Rien à voir avec nos petites péripéties. Entourée de tous ces gens qui nous aiment, je me suis sentie bien, malgré tout. Un pépé qui n’hésite pas à faire un aller-retour en forêt de nuit. Une mémé et des tantes en or qui s’occupent de mes enfants pour que mon mari puisse venir me chercher. Des sœurs, des frères, des amis. Des gens pour qui l’on compte et qui nous le font sentir. Non, ce n’était pas de mauvaises vacances.
Si on pouvait toujours choisir les circonstances, tout deviendrait tristement prévisible. On se sentirait forcément moins vivants.
Nous avons vécu au chalet des vacances qui remettent en lumière la fragilité de la vie et, du coup, nous permettent de l’apprécier à sa juste valeur.
Encore une fois, encore cette année, il me semble clair que le bonheur a très peu à voir avec les circonstances…
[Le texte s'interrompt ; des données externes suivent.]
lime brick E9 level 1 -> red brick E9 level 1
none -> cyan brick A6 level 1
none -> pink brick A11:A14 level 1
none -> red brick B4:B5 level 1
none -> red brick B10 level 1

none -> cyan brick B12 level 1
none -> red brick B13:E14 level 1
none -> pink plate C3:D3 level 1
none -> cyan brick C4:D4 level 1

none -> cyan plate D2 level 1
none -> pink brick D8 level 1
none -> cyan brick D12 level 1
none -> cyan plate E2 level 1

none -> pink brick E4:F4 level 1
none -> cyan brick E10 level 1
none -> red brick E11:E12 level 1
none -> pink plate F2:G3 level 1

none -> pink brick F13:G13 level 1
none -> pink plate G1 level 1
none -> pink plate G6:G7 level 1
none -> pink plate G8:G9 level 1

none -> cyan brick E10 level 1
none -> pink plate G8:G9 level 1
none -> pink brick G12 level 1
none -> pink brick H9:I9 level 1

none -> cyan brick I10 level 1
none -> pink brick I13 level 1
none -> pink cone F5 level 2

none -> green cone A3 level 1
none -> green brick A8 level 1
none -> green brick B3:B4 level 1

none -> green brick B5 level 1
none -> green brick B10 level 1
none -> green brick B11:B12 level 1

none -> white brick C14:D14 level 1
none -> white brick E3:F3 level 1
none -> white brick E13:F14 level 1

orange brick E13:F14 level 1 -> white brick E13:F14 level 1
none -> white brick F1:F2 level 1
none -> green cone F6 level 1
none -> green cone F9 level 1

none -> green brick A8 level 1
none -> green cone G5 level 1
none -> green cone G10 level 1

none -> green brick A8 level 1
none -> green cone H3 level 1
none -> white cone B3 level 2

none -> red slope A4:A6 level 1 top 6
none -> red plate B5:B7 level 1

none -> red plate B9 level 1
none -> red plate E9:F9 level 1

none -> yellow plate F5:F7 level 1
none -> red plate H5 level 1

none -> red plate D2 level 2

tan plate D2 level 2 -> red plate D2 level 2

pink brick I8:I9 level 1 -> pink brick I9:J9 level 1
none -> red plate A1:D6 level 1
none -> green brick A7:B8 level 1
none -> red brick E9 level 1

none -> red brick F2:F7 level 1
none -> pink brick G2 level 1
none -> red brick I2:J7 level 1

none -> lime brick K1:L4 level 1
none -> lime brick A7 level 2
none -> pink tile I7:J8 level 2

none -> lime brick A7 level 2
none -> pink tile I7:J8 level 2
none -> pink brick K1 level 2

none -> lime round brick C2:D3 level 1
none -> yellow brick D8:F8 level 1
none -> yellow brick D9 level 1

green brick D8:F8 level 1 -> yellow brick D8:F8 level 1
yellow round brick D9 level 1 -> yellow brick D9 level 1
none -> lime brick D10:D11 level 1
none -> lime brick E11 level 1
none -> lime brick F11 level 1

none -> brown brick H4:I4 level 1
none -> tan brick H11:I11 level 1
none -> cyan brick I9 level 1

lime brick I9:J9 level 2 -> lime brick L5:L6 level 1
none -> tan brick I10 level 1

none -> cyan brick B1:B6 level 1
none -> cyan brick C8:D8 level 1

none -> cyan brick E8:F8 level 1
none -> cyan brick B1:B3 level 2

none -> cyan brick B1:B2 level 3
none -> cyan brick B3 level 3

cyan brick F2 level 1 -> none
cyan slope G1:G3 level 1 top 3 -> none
Le bonheur est plus fort que les circonstances.
Jack dit
Tu est surprise que ton beau père a fais ça et que ta belle mère t’a reçu comme ça,je pense pas!!En passant adonis je suis déçu que tu ne dorme plus à la belle étoile sur le bord de la trench.Coudonc on viellis tous,que veux tu.Bonne chance au petit
Julie dit
Bien sûr que non, je ne suis pas surprise! Je suis juste tellement reconnaissante de les voir se démener pour nous chaque fois… Et pour l’Adonis à la belle étoile, on est définitivement rendus ailleurs!
Caroline dit
Mon garçon de 6 ans aussi asthmatique nous a fait le même coup récemment lors d’un séjour en camping, à Oka, à la Saint-Jean… (Une semaine plus tard il a aussi commencé une pneumonie dans l’avion qui nous menait en vacances à Punta Cana…) Que sont donc ces grosses crises d’asthme en plein été ? Très beau texte, je comprends l’émotion !
Julie dit
Pour avoir eu 3 enfants asthmatiques, ça ne nous était JAMAIS arrivé l’été… Étrange tout ça. Mais la pneumonie à Punta Cana, je n’aurais pas voulu être dans vos shorts! J’espère que ça s’est bien terminé.